On first blush, there may appear to be no dilemma here. The mother is willing to talk and discuss her legal status. But does she understand the potential consequences of what she has said?

Her story could attract a lot of attention. Featuring an illegal immigrant as the first baby of the year in a news story makes her case so public that immigration authorities might feel compelled to act.

The SPJ Code of Ethics requires that journalists both minimize harm and tell the truth. You can’t do both here. Which takes priority?

The minimize harm side says you have to consider whether telling the whole story about this new mom could put her in legal jeopardy. You have to consider whether the warm glow of childbirth has clouded her judgment.

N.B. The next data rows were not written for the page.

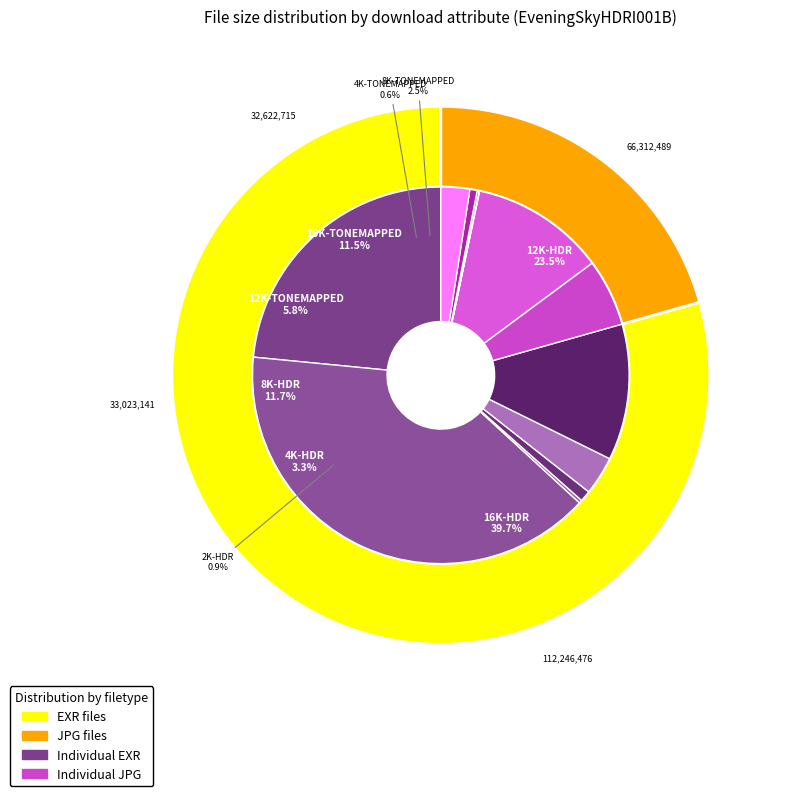

Count the number of slices in the pie.

12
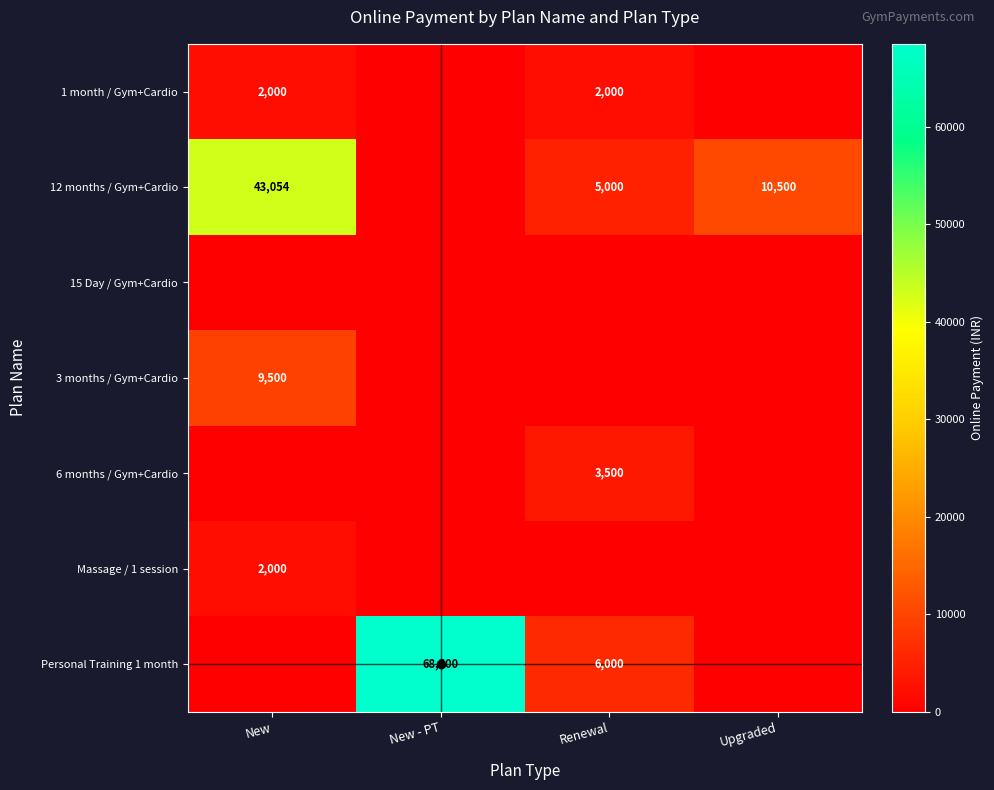

The value of 1 month / Gym+Cardio at New is 2000. True or false?

True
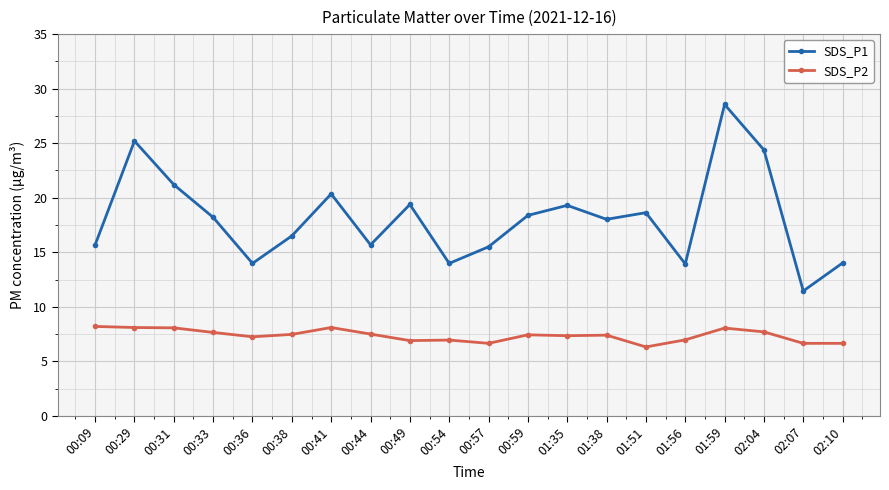

In SDS_P2, how many points are higher than both neighbors (excluding endpoints)?

5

On the other hand, if you hide her illegal status, the public is deprived of a chance to learn more about illegal immigration and its complexity. Lopez seems to be a willing participant in a story that illustrates how illegal immigrants live in the shadows, risking deportation for a chance at the American dream. She puts a name and a face on a big social issue.

As the reporter on this story, what would you do?

*Use your decision memo guide to set up the problem, offer a solution, identify the dilemma, weigh the alternatives and cite an ethical rationale in justifying your decision.

 

11. The Fallen Servant Case Study
Adapted From: Indiana University Media Research
http://mediaschool.indiana.edu/research-2/ethics-case-studies/

It had all the elements of which heroes are made.

A firefighter died in a furniture warehouse fire. Norman E. Creger, a 17-year veteran of his fire department, was killed when a wall collapsed. 

The mayor ordered city flags to half-staff. An honor guard of firefighters flanked the casket until the funeral. Fire officials from throughout the state formed a three-mile procession following a pumper truck with Creger’s bronze casket atop it.

Creger’s widow received the America flag covering his coffin. It was a hero’s departure.

But rumors of Creger’s drinking were heard within hours of his death. He had been off-duty at the time of the fire, in a bar. When summoned, he finished his beer and drove to the blaze. Hewas one of four firemen placing hoses on the north side of the four-story building when the fire captain saw the wall might fall and ordered them back.

Witnesses said the other three firefighters sprinted to safety, but Creger turned and walked into a double-headed parking meter and the impact knocked him flat.

Seconds later, the wall fell on him and he died of massive chest injuries.

A month after the fire, city officials received the autopsy report on Creger. Because it was a bombshell, they kept it secret for two weeks as they discussed legal ramifications.

The report indicated Creger’s blood alcohol level was 0.16 percent. That was above the legal limit. The police report was inconclusive on whether Creger’s drinking was a factor in his death.

What is this story important to the community?

Creger might have died in vain, fighting a fire he shouldn’t have been allowed to work.

His drinking prior to the fire made it questionable as to whether he was fit for duty.

Violation of a new fire department check-in procedure might have cost Creger’s life.

You are a newscast producer at the local tv station. Do you air the story, knowing it will be unpopular and make audience members angry? If so, how would you handle it? Remember, you do not need approval or permission from his family. You have every right to air the report.  This is not a question of asking anyone for permission to tell the story.

What would you do?

*Use your decision memo guide to set up the problem, offer a solution, identify the dilemma, weigh the alternatives and cite an ethical rationale in justifying your decision.